Extracted data below:
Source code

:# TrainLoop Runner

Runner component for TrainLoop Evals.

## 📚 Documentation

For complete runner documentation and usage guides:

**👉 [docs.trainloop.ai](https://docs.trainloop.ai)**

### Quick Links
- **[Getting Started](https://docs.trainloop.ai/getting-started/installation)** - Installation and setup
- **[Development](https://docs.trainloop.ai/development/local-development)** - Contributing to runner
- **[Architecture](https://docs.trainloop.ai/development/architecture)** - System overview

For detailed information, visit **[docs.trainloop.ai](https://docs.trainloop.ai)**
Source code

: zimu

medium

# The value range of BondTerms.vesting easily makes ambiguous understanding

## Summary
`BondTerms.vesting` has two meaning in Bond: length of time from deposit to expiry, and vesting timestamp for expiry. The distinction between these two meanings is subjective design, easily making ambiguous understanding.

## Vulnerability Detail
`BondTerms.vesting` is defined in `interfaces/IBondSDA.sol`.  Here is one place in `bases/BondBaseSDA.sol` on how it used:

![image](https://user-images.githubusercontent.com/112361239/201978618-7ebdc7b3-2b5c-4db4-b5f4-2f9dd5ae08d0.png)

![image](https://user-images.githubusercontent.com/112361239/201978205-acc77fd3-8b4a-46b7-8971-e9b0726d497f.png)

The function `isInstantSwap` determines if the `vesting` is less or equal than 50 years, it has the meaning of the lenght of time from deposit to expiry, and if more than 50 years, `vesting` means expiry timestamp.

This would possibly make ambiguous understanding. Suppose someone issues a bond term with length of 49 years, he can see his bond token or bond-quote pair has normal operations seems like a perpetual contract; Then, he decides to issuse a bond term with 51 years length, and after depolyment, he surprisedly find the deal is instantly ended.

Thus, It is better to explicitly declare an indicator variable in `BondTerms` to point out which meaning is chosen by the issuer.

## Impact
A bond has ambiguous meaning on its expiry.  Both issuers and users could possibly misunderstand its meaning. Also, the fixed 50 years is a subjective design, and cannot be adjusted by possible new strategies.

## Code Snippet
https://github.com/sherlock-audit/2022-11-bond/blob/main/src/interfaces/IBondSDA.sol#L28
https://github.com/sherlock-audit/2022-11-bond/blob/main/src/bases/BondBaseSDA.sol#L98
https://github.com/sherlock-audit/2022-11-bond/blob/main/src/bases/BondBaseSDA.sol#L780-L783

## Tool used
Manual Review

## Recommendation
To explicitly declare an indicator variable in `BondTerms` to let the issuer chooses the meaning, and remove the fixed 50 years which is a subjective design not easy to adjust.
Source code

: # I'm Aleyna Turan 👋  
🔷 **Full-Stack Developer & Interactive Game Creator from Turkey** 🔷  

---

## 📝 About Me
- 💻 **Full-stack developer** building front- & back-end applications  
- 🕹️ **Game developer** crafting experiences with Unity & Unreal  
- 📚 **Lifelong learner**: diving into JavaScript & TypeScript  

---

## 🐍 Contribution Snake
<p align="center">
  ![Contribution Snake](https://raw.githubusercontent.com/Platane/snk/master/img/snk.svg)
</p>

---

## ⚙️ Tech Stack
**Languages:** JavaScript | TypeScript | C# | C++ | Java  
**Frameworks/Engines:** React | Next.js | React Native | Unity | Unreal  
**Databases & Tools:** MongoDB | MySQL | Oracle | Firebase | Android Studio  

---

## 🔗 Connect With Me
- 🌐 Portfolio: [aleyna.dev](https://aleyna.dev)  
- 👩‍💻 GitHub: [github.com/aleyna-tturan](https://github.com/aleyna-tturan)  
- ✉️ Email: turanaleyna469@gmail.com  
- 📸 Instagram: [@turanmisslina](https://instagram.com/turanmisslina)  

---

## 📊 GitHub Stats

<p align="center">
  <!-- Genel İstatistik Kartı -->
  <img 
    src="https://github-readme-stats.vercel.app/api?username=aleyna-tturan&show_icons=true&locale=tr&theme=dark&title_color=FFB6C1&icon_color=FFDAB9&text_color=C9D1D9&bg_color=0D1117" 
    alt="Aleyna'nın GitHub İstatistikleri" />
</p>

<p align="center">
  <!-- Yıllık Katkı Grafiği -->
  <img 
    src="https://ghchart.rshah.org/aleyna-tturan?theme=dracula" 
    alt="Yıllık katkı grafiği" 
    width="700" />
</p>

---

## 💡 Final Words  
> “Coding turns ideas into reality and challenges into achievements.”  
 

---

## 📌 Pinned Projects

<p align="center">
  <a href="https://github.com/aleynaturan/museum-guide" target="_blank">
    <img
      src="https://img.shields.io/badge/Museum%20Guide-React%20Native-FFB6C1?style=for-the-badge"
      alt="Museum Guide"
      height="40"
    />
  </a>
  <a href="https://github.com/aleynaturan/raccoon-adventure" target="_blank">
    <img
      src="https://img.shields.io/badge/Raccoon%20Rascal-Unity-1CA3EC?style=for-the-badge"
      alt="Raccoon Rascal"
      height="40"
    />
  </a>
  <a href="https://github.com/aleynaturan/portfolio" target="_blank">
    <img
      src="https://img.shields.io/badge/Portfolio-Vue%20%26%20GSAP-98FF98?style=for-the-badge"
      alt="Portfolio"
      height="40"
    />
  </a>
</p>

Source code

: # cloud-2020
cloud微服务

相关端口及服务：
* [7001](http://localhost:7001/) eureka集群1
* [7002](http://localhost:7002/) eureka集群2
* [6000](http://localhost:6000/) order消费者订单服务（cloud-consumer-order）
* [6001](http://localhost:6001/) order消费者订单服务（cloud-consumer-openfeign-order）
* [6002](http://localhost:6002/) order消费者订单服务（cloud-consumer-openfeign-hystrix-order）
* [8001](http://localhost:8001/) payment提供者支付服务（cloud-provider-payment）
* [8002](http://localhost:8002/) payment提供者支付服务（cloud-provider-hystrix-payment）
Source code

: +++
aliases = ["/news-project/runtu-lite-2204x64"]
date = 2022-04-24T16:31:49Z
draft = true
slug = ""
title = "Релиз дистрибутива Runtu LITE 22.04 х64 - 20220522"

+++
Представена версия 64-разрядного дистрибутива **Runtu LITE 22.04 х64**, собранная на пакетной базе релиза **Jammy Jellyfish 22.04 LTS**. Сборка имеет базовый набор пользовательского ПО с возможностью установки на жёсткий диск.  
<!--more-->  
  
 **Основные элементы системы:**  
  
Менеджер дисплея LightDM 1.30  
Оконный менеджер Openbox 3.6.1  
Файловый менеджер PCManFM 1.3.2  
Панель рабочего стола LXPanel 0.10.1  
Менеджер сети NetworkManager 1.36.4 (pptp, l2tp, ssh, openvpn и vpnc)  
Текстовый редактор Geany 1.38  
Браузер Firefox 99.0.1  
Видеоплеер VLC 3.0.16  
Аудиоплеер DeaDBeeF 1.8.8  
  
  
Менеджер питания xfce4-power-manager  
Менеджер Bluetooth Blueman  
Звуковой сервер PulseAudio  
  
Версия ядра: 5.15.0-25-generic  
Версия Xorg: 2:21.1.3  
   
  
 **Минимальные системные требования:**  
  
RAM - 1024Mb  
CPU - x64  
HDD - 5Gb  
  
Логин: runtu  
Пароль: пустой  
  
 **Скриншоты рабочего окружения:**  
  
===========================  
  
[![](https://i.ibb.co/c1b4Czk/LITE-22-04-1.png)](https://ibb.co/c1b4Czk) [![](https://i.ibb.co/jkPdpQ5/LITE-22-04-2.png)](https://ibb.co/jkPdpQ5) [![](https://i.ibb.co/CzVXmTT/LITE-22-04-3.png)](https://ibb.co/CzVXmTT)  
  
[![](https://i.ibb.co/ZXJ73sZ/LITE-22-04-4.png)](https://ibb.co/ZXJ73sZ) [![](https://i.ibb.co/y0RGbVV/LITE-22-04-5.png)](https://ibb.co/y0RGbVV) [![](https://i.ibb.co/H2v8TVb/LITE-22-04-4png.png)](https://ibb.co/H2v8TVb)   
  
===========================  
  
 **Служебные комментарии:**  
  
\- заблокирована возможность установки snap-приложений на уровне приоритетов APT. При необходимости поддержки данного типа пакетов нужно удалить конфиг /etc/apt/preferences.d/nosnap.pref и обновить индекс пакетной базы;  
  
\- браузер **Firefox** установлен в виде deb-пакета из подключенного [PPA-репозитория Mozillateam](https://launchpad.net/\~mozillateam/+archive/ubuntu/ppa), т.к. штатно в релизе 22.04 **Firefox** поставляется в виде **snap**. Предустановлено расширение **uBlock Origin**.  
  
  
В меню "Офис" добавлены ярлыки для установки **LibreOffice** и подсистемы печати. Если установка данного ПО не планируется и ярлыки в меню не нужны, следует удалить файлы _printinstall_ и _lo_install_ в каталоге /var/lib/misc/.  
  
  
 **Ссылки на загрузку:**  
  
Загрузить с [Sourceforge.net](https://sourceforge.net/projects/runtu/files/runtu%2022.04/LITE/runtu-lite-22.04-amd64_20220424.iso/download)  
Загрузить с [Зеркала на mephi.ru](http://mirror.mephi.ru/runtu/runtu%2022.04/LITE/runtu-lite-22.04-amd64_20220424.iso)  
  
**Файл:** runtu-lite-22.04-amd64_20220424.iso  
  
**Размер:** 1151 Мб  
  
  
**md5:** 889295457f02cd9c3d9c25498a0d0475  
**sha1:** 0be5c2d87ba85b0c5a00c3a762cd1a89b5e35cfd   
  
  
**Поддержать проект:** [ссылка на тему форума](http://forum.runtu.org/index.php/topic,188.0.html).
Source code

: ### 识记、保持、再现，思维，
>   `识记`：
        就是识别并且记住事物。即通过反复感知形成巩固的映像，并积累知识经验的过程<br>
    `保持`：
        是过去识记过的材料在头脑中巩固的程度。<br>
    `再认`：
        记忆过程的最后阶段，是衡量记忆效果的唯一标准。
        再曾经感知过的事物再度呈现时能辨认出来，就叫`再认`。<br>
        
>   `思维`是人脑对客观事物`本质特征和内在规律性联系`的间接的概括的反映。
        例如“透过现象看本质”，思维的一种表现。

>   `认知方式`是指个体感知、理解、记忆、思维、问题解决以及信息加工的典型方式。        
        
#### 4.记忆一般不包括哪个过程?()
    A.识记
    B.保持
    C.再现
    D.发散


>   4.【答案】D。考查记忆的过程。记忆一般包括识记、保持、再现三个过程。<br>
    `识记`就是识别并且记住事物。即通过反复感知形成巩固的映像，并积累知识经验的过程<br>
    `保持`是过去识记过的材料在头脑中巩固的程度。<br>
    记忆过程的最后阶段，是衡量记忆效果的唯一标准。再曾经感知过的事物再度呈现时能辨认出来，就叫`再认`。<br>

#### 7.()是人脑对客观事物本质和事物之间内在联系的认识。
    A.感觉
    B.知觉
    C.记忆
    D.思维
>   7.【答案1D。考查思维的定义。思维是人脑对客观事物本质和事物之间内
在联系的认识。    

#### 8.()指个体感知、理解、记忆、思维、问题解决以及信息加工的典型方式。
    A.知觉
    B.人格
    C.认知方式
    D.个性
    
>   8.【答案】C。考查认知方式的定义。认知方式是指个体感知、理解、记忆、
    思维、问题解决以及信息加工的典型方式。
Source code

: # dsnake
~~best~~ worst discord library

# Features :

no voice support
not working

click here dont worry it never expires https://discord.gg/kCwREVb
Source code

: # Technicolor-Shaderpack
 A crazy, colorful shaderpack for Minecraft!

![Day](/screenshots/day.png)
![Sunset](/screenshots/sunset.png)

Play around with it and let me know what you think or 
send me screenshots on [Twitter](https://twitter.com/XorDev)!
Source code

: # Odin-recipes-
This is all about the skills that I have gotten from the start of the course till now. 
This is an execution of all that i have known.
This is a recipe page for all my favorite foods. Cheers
End of Extracted data.
◆ Goal of the exercise
Copy word for word every line from the very beginning of the material up to and including the line that contains "- System overview".

◆ Answer to this problem
Source code

:# TrainLoop Runner

Runner component for TrainLoop Evals.

## 📚 Documentation

For complete runner documentation and usage guides:

**👉 [docs.trainloop.ai](https://docs.trainloop.ai)**

### Quick Links
- **[Getting Started](https://docs.trainloop.ai/getting-started/installation)** - Installation and setup
- **[Development](https://docs.trainloop.ai/development/local-development)** - Contributing to runner
- **[Architecture](https://docs.trainloop.ai/development/architecture)** - System overview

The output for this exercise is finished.